WHAT YOU ARE ASKED TO DO -
Count the lines in the items below that contain the string "follows". Reply with that number only.

DATA PROVIDED -
- Opening Delimiter -

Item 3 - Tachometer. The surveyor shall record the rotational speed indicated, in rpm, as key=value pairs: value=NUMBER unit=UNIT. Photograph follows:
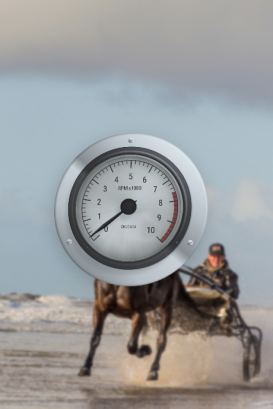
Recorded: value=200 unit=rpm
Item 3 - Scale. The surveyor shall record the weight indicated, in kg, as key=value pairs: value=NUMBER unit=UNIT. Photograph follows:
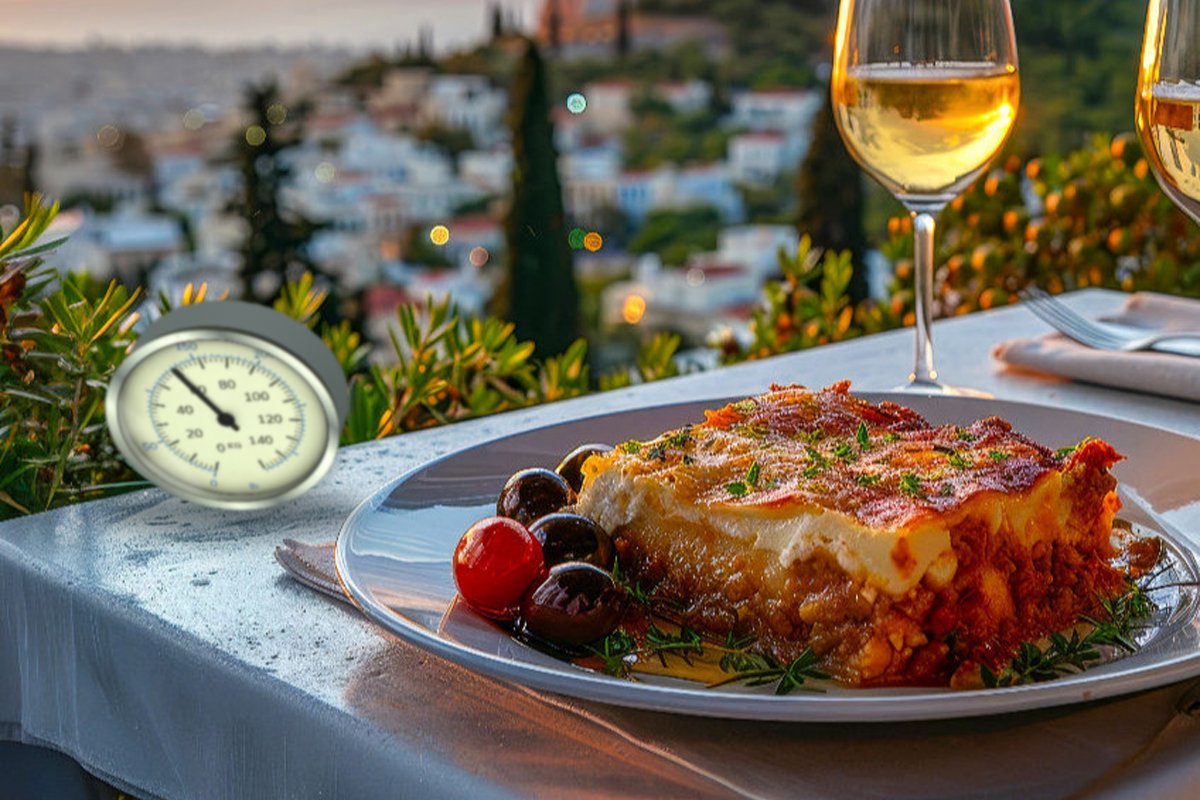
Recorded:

- Closing Delimiter -
- Opening Delimiter -

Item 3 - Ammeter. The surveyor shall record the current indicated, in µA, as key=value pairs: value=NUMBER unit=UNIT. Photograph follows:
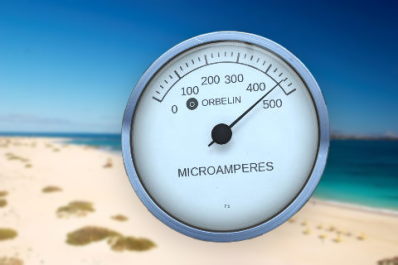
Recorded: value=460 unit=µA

- Closing Delimiter -

OUTPUT OF THE TASK -
3